Hey Vivek, I can thoroughly recommend Cambodia. Kampot is much quieter than both Siem Reap and Phnom Penh, but really worth a visit. Thanks for reading!
Another great post!
After reading this I’d like to add Kampot to my list of places to visit in Cambodia. The temple hidden in the cave is really interesting.
Thanks Marion! It’s an understated but fascinating spot.
Great write up..I like to find things off the beaten track ..as long as the track is not too beaten!
This track was a a touch beaten ha ha. But well worth the trip. Thanks for reading!
I’ve never heard of a cave temple before, how fascinating. This looks like quite the adventure even just to get to it!
Thanks, I think it was a great experience. Strangely, I read a lot of reviews saying it wasn’t worth the trip. Not much to see etc. glad I didn’t take those comments onboard!
Another great post 👍
Thanks for reading Jyothi!
I love cave Temples in Asia. I always think about how mysterious and fantastical it would have been in the day. The fact that this one is pre-Angkor so they don’t know much about it makes it more intriguing.

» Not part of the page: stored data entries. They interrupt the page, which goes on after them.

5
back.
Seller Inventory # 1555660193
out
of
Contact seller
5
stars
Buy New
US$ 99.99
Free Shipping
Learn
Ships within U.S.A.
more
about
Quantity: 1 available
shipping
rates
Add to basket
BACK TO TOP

I agree yes! I saw a much more impressive cave temple in Vietnam, which reminds me I have to republish all those pieces at some point. Ha, no rest for the wicked. Thanks for reading!

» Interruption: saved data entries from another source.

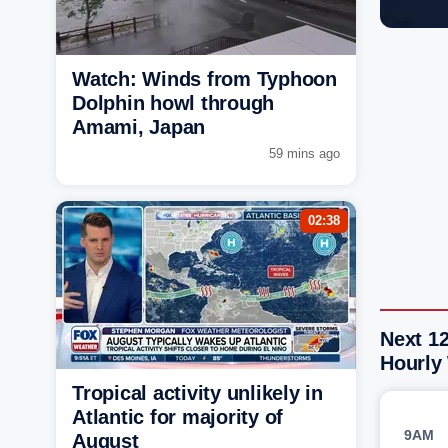
Watch: Winds from Typhoon
Dolphin howl through
Amami, Japan
59 mins ago
02:38
Next 12
Hourly
Tropical activity unlikely in
Atlantic for majority of
9AM
August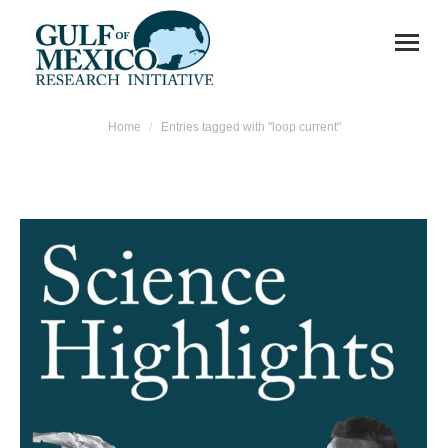
You are here:
Home
Entries tagged with "loop current"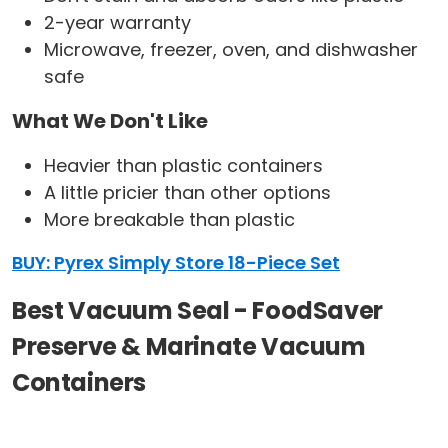
2-year warranty
Microwave, freezer, oven, and dishwasher
safe
What We Don't Like
Heavier than plastic containers
A little pricier than other options
More breakable than plastic
BUY: Pyrex Simply Store 18-Piece Set
Best Vacuum Seal - FoodSaver
Preserve & Marinate Vacuum
Containers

Seeing animals in rock formations is a universal phenomenon and always interesting. Great use of the mini-me photo to give a sense of scale. And I thought the cow story was a wonderful piece of local color.
Looks like a wonderful place to visit, those tour guides start young! Haha.

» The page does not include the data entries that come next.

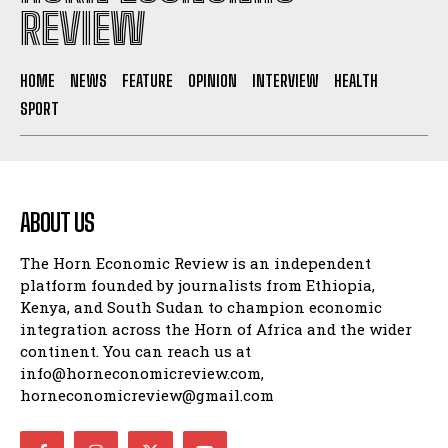
REVIEW
HOME
NEWS
FEATURE
OPINION
INTERVIEW
HEALTH
SPORT
ABOUT US
The Horn Economic Review is an independent
platform founded by journalists from Ethiopia,
Kenya, and South Sudan to champion economic
integration across the Horn of Africa and the wider
continent. You can reach us at
info@horneconomicreview.com,
horneconomicreview@gmail.com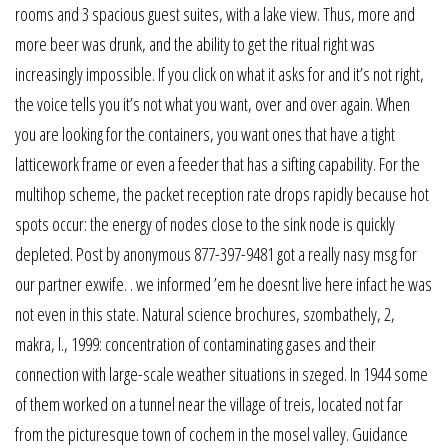
rooms and 3 spacious guest suites, with a lake view. Thus, more and
more beer was drunk, and the ability to get the ritual right was
increasingly impossible. If you click on what it asks for and it’s not right,
the voice tells you it’s not what you want, over and over again. When
you are looking for the containers, you want ones that have a tight
latticework frame or even a feeder that has a sifting capability. For the
multihop scheme, the packet reception rate drops rapidly because hot
spots occur: the energy of nodes close to the sink node is quickly
depleted. Post by anonymous 877-397-9481 got a really nasy msg for
our partner exwife. . we informed ’em he doesnt live here infact he was
not even in this state. Natural science brochures, szombathely, 2,
makra, l., 1999: concentration of contaminating gases and their
connection with large-scale weather situations in szeged. In 1944 some
of them worked on a tunnel near the village of treis, located not far
from the picturesque town of cochem in the mosel valley. Guidance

I guess on some days it can be a lucrative business! Thanks for reading.
Ancient yet fascinating Leighton!
Thanks for reading!
Definitely an off-the-beaten-path kind of visit! The elephant and turtle stones remind me of similar names of the Reed Flute Cave that I explored in Guilin, China, where its stones gave rise to interesting shapes resembling fish and other species. Having children follow you around as “bodyguards” is a strange experience to be had, yet unique in its own way. The cave looks fascinating in its structure and history, and I can see how it’s a worthwhile trek over while in the area!
I also visited some caves in Guilin, but that name doesn’t ring a bell, I’ll have to check my records. Thanks for reading!
The cave temple was so interesting – appreciate your pointing out the elephant and turtle! The photo from the vehicle of the cow and man put us right there.
Thank you Ruth!
I experienced such bodyguards in a couple of excursions in Cambodia, if it’s fun to be accompanied by them and their four words of English, it’s sad to know that they are trained to beg tourists for money.
Yeah, we suspected the guy in the military uniform was the one who controlled their income.